+++ Entries supplied +++

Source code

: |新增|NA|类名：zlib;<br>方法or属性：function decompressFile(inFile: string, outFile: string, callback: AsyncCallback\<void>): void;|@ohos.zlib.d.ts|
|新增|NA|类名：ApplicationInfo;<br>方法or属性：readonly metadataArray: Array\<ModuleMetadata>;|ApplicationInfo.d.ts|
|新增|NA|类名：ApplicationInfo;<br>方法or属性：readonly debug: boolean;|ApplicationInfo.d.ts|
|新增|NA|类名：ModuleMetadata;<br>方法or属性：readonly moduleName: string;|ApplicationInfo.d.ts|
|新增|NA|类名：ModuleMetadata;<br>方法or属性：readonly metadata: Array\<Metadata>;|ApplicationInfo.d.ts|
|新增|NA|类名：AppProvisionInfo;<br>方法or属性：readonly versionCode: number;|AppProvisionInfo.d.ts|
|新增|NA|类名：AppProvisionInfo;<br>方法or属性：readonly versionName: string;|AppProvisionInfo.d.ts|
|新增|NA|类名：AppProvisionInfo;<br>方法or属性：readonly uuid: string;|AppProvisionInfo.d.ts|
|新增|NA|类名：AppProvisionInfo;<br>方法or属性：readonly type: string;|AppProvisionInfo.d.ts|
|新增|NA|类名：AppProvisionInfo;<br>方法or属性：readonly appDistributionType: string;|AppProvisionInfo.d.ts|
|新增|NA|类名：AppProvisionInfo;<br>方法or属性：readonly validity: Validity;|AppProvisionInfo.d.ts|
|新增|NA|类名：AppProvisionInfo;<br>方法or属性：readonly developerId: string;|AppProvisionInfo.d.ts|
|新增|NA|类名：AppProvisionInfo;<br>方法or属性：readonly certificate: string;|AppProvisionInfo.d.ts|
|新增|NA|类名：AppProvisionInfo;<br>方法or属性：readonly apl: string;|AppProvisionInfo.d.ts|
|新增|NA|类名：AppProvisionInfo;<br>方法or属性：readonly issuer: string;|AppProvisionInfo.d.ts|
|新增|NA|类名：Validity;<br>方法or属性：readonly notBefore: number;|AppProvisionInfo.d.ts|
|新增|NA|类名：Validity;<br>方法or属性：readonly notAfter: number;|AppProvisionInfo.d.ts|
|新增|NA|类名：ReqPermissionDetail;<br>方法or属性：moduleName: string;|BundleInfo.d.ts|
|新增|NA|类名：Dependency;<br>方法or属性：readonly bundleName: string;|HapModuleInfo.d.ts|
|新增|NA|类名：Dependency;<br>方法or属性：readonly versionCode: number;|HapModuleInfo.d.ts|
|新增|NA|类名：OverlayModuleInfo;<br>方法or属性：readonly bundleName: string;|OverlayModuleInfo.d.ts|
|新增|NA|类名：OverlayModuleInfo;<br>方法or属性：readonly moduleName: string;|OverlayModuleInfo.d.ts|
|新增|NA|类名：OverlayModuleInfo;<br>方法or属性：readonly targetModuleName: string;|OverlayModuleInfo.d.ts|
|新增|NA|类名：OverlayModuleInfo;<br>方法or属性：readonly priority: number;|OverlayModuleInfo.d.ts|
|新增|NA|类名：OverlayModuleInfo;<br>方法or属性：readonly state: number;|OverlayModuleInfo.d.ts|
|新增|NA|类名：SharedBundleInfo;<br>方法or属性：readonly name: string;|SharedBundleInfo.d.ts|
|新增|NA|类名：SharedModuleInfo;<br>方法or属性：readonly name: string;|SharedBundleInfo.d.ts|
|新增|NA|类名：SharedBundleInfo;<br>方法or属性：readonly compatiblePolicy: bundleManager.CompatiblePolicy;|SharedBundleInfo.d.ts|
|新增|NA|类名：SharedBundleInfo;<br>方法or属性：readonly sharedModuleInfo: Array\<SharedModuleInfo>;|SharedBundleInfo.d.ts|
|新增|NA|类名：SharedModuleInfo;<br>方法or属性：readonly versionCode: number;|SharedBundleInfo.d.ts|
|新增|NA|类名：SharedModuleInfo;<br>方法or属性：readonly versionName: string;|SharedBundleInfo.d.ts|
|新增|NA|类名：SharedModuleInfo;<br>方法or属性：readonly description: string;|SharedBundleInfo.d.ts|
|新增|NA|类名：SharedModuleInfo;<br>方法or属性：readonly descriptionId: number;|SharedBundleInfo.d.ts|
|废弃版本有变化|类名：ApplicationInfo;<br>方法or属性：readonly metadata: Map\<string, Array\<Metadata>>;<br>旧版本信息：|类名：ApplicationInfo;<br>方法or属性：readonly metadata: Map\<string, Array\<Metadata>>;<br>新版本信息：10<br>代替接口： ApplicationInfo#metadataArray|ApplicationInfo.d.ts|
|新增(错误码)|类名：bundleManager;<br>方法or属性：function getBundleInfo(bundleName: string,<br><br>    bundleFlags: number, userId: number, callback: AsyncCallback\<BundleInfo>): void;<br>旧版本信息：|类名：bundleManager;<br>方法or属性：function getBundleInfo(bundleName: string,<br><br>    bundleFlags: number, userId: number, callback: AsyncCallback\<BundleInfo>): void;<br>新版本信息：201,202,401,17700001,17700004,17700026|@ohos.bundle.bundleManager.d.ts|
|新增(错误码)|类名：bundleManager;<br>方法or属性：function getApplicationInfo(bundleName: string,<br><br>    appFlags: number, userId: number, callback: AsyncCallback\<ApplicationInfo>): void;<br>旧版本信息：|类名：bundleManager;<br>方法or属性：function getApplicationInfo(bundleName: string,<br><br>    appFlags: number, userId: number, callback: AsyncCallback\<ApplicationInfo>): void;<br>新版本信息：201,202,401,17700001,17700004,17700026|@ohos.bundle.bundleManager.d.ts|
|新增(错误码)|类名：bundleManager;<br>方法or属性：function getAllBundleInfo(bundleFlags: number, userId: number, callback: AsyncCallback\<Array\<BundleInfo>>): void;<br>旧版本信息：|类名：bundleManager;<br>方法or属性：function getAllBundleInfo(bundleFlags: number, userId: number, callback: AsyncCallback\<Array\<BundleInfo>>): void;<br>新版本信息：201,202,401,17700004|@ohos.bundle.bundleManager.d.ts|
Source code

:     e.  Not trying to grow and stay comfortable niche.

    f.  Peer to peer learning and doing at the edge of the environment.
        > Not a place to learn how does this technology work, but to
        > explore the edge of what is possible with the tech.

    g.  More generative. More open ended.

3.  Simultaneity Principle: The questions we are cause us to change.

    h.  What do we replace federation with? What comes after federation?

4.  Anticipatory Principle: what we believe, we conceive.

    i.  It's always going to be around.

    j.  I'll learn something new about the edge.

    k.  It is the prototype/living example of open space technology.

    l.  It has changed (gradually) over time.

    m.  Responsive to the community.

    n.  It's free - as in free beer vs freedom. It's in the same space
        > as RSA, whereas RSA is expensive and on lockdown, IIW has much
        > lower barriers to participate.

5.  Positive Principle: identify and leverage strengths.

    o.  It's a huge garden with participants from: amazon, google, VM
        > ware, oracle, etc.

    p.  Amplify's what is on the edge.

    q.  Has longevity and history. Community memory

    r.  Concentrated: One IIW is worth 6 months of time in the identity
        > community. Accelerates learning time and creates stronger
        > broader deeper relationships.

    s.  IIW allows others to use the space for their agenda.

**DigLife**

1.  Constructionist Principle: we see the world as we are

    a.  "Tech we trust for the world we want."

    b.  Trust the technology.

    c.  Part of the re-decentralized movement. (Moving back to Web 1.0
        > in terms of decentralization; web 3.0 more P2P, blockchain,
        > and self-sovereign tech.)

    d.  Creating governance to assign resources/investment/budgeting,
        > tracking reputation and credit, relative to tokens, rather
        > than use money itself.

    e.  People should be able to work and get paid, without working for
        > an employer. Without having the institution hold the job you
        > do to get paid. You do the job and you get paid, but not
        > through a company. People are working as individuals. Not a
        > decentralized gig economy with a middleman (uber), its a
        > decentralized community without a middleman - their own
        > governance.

+++

Problem statement: Locate every line in the items above that contains the string "bundleFlags", matching case exactly, and copy each of those lines.

Final answer:
|新增(错误码)|类名：bundleManager;<br>方法or属性：function getBundleInfo(bundleName: string,<br><br>    bundleFlags: number, userId: number, callback: AsyncCallback\<BundleInfo>): void;<br>旧版本信息：|类名：bundleManager;<br>方法or属性：function getBundleInfo(bundleName: string,<br><br>    bundleFlags: number, userId: number, callback: AsyncCallback\<BundleInfo>): void;<br>新版本信息：201,202,401,17700001,17700004,17700026|@ohos.bundle.bundleManager.d.ts|
|新增(错误码)|类名：bundleManager;<br>方法or属性：function getAllBundleInfo(bundleFlags: number, userId: number, callback: AsyncCallback\<Array\<BundleInfo>>): void;<br>旧版本信息：|类名：bundleManager;<br>方法or属性：function getAllBundleInfo(bundleFlags: number, userId: number, callback: AsyncCallback\<Array\<BundleInfo>>): void;<br>新版本信息：201,202,401,17700004|@ohos.bundle.bundleManager.d.ts|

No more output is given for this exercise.